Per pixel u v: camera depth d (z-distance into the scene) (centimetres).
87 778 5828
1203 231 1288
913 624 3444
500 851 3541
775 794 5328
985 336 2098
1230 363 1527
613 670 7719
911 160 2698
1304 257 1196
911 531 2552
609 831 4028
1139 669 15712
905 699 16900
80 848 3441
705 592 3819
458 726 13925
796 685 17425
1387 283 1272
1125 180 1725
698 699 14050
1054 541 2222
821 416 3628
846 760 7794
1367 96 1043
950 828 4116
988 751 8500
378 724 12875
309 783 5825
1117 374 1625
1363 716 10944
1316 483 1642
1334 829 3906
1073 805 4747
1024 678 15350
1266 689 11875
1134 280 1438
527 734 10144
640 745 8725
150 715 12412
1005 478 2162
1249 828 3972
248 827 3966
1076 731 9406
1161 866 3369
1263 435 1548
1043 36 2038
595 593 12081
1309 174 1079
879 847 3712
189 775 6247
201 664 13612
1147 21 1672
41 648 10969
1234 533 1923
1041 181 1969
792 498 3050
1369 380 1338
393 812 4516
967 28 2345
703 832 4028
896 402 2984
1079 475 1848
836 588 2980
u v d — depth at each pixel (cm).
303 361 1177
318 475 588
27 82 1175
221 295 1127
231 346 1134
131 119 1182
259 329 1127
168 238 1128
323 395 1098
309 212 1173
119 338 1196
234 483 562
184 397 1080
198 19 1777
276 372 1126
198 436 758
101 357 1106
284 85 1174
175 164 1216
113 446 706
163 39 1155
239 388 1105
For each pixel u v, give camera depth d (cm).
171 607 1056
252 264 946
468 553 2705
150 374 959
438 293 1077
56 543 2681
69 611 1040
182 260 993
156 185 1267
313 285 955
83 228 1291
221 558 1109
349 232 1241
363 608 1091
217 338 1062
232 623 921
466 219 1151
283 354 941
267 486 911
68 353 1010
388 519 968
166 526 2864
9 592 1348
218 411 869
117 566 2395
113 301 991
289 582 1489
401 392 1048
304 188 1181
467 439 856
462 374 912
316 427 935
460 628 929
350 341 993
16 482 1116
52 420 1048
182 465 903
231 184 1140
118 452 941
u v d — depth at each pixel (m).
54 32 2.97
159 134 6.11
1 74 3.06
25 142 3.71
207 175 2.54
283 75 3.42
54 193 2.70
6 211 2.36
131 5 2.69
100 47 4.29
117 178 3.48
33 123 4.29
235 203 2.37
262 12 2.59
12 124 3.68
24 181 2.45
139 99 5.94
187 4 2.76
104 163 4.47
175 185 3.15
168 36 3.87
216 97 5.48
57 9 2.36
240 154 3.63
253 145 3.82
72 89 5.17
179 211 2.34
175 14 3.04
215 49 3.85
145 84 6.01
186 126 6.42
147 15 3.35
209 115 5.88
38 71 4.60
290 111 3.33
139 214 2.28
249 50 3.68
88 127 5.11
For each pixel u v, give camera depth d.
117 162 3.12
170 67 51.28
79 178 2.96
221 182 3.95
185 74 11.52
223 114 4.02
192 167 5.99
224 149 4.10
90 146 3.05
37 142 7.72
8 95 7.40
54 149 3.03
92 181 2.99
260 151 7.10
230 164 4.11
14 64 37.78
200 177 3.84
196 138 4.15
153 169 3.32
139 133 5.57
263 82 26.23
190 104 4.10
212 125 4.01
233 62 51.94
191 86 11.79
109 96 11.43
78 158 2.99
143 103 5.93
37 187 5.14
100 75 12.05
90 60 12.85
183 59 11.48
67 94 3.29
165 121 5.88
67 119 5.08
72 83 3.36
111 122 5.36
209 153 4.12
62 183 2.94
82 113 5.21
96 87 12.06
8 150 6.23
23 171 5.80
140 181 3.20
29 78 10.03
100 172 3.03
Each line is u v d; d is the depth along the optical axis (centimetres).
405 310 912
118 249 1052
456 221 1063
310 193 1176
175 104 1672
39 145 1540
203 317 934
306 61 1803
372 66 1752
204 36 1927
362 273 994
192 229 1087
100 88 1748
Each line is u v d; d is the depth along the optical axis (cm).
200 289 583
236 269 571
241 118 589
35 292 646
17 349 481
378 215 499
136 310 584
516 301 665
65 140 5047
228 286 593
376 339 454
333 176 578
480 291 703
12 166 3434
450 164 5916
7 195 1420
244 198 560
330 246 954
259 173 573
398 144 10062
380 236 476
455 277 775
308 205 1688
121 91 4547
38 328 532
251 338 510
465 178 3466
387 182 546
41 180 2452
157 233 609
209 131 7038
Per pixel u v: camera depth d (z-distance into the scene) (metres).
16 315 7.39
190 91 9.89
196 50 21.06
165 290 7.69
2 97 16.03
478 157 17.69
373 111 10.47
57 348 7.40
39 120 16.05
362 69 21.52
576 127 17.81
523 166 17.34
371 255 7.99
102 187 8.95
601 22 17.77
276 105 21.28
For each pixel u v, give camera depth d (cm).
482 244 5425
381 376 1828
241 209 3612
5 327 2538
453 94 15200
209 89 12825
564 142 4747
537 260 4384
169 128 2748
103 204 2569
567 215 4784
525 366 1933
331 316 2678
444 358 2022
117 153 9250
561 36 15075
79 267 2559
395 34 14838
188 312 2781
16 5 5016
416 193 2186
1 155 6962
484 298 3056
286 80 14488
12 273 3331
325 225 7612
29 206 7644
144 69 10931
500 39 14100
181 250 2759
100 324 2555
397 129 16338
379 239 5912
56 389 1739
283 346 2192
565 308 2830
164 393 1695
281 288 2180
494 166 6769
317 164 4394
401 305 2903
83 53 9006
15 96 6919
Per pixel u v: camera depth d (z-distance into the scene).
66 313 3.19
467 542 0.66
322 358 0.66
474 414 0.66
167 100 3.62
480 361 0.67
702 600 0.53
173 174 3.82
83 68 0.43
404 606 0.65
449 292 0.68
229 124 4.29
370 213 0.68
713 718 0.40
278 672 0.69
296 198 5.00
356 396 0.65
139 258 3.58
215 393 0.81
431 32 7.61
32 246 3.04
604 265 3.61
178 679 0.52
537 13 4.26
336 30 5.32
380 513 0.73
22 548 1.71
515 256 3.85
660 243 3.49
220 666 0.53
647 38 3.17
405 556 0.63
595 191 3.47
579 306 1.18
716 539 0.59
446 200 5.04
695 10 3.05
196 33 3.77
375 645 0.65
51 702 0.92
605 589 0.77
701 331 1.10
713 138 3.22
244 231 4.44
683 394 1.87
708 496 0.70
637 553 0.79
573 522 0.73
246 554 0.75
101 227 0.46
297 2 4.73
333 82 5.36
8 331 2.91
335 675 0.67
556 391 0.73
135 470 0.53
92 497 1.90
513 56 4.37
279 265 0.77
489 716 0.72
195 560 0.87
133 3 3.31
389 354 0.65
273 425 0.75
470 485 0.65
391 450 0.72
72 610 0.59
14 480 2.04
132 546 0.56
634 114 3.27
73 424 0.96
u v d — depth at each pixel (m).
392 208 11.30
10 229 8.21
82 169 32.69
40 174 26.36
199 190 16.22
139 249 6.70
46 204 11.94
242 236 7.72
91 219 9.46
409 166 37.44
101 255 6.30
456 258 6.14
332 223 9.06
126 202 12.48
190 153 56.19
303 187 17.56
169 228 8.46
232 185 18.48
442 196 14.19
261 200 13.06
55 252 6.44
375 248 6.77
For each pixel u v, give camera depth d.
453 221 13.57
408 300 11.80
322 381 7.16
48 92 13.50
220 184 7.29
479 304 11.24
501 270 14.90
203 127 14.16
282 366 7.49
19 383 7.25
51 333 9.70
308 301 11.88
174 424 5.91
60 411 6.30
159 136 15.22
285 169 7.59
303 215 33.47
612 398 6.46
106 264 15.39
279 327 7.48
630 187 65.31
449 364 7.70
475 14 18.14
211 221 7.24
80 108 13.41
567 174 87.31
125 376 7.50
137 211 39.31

> [Work required]: Each entry above must be set down again without alteration.

> [Response for this exercise]:
Per pixel u v: camera depth d (z-distance into the scene) (centimetres).
87 778 5828
1203 231 1288
913 624 3444
500 851 3541
775 794 5328
985 336 2098
1230 363 1527
613 670 7719
911 160 2698
1304 257 1196
911 531 2552
609 831 4028
1139 669 15712
905 699 16900
80 848 3441
705 592 3819
458 726 13925
796 685 17425
1387 283 1272
1125 180 1725
698 699 14050
1054 541 2222
821 416 3628
846 760 7794
1367 96 1043
950 828 4116
988 751 8500
378 724 12875
309 783 5825
1117 374 1625
1363 716 10944
1316 483 1642
1334 829 3906
1073 805 4747
1024 678 15350
1266 689 11875
1134 280 1438
527 734 10144
640 745 8725
150 715 12412
1005 478 2162
1249 828 3972
248 827 3966
1076 731 9406
1161 866 3369
1263 435 1548
1043 36 2038
595 593 12081
1309 174 1079
879 847 3712
189 775 6247
201 664 13612
1147 21 1672
41 648 10969
1234 533 1923
1041 181 1969
792 498 3050
1369 380 1338
393 812 4516
967 28 2345
703 832 4028
896 402 2984
1079 475 1848
836 588 2980
u v d — depth at each pixel (cm).
303 361 1177
318 475 588
27 82 1175
221 295 1127
231 346 1134
131 119 1182
259 329 1127
168 238 1128
323 395 1098
309 212 1173
119 338 1196
234 483 562
184 397 1080
198 19 1777
276 372 1126
198 436 758
101 357 1106
284 85 1174
175 164 1216
113 446 706
163 39 1155
239 388 1105
For each pixel u v, give camera depth d (cm).
171 607 1056
252 264 946
468 553 2705
150 374 959
438 293 1077
56 543 2681
69 611 1040
182 260 993
156 185 1267
313 285 955
83 228 1291
221 558 1109
349 232 1241
363 608 1091
217 338 1062
232 623 921
466 219 1151
283 354 941
267 486 911
68 353 1010
388 519 968
166 526 2864
9 592 1348
218 411 869
117 566 2395
113 301 991
289 582 1489
401 392 1048
304 188 1181
467 439 856
462 374 912
316 427 935
460 628 929
350 341 993
16 482 1116
52 420 1048
182 465 903
231 184 1140
118 452 941
u v d — depth at each pixel (m).
54 32 2.97
159 134 6.11
1 74 3.06
25 142 3.71
207 175 2.54
283 75 3.42
54 193 2.70
6 211 2.36
131 5 2.69
100 47 4.29
117 178 3.48
33 123 4.29
235 203 2.37
262 12 2.59
12 124 3.68
24 181 2.45
139 99 5.94
187 4 2.76
104 163 4.47
175 185 3.15
168 36 3.87
216 97 5.48
57 9 2.36
240 154 3.63
253 145 3.82
72 89 5.17
179 211 2.34
175 14 3.04
215 49 3.85
145 84 6.01
186 126 6.42
147 15 3.35
209 115 5.88
38 71 4.60
290 111 3.33
139 214 2.28
249 50 3.68
88 127 5.11
For each pixel u v, give camera depth d.
117 162 3.12
170 67 51.28
79 178 2.96
221 182 3.95
185 74 11.52
223 114 4.02
192 167 5.99
224 149 4.10
90 146 3.05
37 142 7.72
8 95 7.40
54 149 3.03
92 181 2.99
260 151 7.10
230 164 4.11
14 64 37.78
200 177 3.84
196 138 4.15
153 169 3.32
139 133 5.57
263 82 26.23
190 104 4.10
212 125 4.01
233 62 51.94
191 86 11.79
109 96 11.43
78 158 2.99
143 103 5.93
37 187 5.14
100 75 12.05
90 60 12.85
183 59 11.48
67 94 3.29
165 121 5.88
67 119 5.08
72 83 3.36
111 122 5.36
209 153 4.12
62 183 2.94
82 113 5.21
96 87 12.06
8 150 6.23
23 171 5.80
140 181 3.20
29 78 10.03
100 172 3.03
Each line is u v d; d is the depth along the optical axis (centimetres).
405 310 912
118 249 1052
456 221 1063
310 193 1176
175 104 1672
39 145 1540
203 317 934
306 61 1803
372 66 1752
204 36 1927
362 273 994
192 229 1087
100 88 1748
Each line is u v d; d is the depth along the optical axis (cm).
200 289 583
236 269 571
241 118 589
35 292 646
17 349 481
378 215 499
136 310 584
516 301 665
65 140 5047
228 286 593
376 339 454
333 176 578
480 291 703
12 166 3434
450 164 5916
7 195 1420
244 198 560
330 246 954
259 173 573
398 144 10062
380 236 476
455 277 775
308 205 1688
121 91 4547
38 328 532
251 338 510
465 178 3466
387 182 546
41 180 2452
157 233 609
209 131 7038
Per pixel u v: camera depth d (z-distance into the scene) (metres).
16 315 7.39
190 91 9.89
196 50 21.06
165 290 7.69
2 97 16.03
478 157 17.69
373 111 10.47
57 348 7.40
39 120 16.05
362 69 21.52
576 127 17.81
523 166 17.34
371 255 7.99
102 187 8.95
601 22 17.77
276 105 21.28
For each pixel u v, give camera depth d (cm).
482 244 5425
381 376 1828
241 209 3612
5 327 2538
453 94 15200
209 89 12825
564 142 4747
537 260 4384
169 128 2748
103 204 2569
567 215 4784
525 366 1933
331 316 2678
444 358 2022
117 153 9250
561 36 15075
79 267 2559
395 34 14838
188 312 2781
16 5 5016
416 193 2186
1 155 6962
484 298 3056
286 80 14488
12 273 3331
325 225 7612
29 206 7644
144 69 10931
500 39 14100
181 250 2759
100 324 2555
397 129 16338
379 239 5912
56 389 1739
283 346 2192
565 308 2830
164 393 1695
281 288 2180
494 166 6769
317 164 4394
401 305 2903
83 53 9006
15 96 6919
Per pixel u v: camera depth d (z-distance into the scene).
66 313 3.19
467 542 0.66
322 358 0.66
474 414 0.66
167 100 3.62
480 361 0.67
702 600 0.53
173 174 3.82
83 68 0.43
404 606 0.65
449 292 0.68
229 124 4.29
370 213 0.68
713 718 0.40
278 672 0.69
296 198 5.00
356 396 0.65
139 258 3.58
215 393 0.81
431 32 7.61
32 246 3.04
604 265 3.61
178 679 0.52
537 13 4.26
336 30 5.32
380 513 0.73
22 548 1.71
515 256 3.85
660 243 3.49
220 666 0.53
647 38 3.17
405 556 0.63
595 191 3.47
579 306 1.18
716 539 0.59
446 200 5.04
695 10 3.05
196 33 3.77
375 645 0.65
51 702 0.92
605 589 0.77
701 331 1.10
713 138 3.22
244 231 4.44
683 394 1.87
708 496 0.70
637 553 0.79
573 522 0.73
246 554 0.75
101 227 0.46
297 2 4.73
333 82 5.36
8 331 2.91
335 675 0.67
556 391 0.73
135 470 0.53
92 497 1.90
513 56 4.37
279 265 0.77
489 716 0.72
195 560 0.87
133 3 3.31
389 354 0.65
273 425 0.75
470 485 0.65
391 450 0.72
72 610 0.59
14 480 2.04
132 546 0.56
634 114 3.27
73 424 0.96
u v d — depth at each pixel (m).
392 208 11.30
10 229 8.21
82 169 32.69
40 174 26.36
199 190 16.22
139 249 6.70
46 204 11.94
242 236 7.72
91 219 9.46
409 166 37.44
101 255 6.30
456 258 6.14
332 223 9.06
126 202 12.48
190 153 56.19
303 187 17.56
169 228 8.46
232 185 18.48
442 196 14.19
261 200 13.06
55 252 6.44
375 248 6.77
For each pixel u v, give camera depth d.
453 221 13.57
408 300 11.80
322 381 7.16
48 92 13.50
220 184 7.29
479 304 11.24
501 270 14.90
203 127 14.16
282 366 7.49
19 383 7.25
51 333 9.70
308 301 11.88
174 424 5.91
60 411 6.30
159 136 15.22
285 169 7.59
303 215 33.47
612 398 6.46
106 264 15.39
279 327 7.48
630 187 65.31
449 364 7.70
475 14 18.14
211 221 7.24
80 108 13.41
567 174 87.31
125 376 7.50
137 211 39.31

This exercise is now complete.